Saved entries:
═══

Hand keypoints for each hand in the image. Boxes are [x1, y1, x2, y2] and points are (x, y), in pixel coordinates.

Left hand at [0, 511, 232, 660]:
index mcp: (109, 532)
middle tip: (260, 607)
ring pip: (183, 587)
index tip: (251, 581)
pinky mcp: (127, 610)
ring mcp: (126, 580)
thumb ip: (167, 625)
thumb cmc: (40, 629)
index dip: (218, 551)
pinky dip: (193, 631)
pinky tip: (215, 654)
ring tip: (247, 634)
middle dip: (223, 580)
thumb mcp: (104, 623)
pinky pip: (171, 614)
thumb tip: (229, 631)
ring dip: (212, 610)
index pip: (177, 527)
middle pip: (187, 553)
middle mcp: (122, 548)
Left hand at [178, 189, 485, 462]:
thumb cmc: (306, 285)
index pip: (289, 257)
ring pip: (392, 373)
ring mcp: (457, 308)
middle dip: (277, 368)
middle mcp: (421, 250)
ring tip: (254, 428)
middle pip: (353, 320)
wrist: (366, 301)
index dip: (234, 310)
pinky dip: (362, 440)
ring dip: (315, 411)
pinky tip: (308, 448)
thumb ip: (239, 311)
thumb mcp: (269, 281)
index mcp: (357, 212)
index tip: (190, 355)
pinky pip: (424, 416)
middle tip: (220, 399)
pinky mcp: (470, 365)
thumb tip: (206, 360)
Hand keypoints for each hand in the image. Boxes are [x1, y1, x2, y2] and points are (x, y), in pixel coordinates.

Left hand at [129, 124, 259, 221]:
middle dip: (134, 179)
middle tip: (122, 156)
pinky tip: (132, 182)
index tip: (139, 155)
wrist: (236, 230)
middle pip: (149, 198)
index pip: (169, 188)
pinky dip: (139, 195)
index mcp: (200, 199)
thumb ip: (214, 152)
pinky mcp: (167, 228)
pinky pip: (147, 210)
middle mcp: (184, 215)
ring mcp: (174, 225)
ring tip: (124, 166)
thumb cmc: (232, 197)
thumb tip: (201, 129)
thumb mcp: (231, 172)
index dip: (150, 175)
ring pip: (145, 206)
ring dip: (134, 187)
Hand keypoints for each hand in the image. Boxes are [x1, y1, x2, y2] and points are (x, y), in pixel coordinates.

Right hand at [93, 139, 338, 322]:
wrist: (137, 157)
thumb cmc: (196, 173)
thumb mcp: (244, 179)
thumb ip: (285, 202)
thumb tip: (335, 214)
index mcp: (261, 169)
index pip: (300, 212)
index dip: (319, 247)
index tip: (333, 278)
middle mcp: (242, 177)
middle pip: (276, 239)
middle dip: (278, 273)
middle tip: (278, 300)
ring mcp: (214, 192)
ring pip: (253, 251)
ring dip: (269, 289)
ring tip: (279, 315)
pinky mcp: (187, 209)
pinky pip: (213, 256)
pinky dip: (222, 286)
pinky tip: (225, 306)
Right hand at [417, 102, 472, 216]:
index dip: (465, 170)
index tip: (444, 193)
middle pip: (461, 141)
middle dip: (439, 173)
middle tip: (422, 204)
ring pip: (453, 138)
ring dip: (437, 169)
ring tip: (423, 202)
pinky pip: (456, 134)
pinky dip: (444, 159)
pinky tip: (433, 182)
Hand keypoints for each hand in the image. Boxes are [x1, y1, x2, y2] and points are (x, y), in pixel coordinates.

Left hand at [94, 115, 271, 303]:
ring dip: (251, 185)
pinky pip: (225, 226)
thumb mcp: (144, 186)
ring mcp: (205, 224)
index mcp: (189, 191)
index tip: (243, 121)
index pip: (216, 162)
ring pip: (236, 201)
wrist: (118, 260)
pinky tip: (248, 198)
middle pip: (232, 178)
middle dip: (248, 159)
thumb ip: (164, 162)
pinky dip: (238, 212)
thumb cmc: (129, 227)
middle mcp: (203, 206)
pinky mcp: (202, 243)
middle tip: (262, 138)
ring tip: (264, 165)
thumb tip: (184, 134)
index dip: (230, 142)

═══

If a line falls between the first line of the records and the line containing "pinky dip: (362, 440)", inclusive, repeat it exactly; leave out all others.

Hand keypoints for each hand in the image. Boxes are [x1, y1, x2, y2] and points are (x, y), in pixel coordinates.

Left hand at [0, 511, 232, 660]:
index mcp: (109, 532)
middle tip: (260, 607)
ring pip: (183, 587)
index tip: (251, 581)
pinky mcp: (127, 610)
ring mcp: (126, 580)
thumb ip: (167, 625)
thumb cmc: (40, 629)
index dip: (218, 551)
pinky dip: (193, 631)
pinky tip: (215, 654)
ring tip: (247, 634)
middle dip: (223, 580)
thumb mcp: (104, 623)
pinky pip: (171, 614)
thumb tip: (229, 631)
ring dip: (212, 610)
index pip: (177, 527)
middle pip: (187, 553)
middle mcp: (122, 548)
Left hand at [178, 189, 485, 462]:
thumb cmc: (306, 285)
index pip: (289, 257)
ring pip: (392, 373)
ring mcp: (457, 308)
middle dip: (277, 368)
middle mcp: (421, 250)
ring tip: (254, 428)
middle pip: (353, 320)
wrist: (366, 301)
index dip: (234, 310)
pinky dip: (362, 440)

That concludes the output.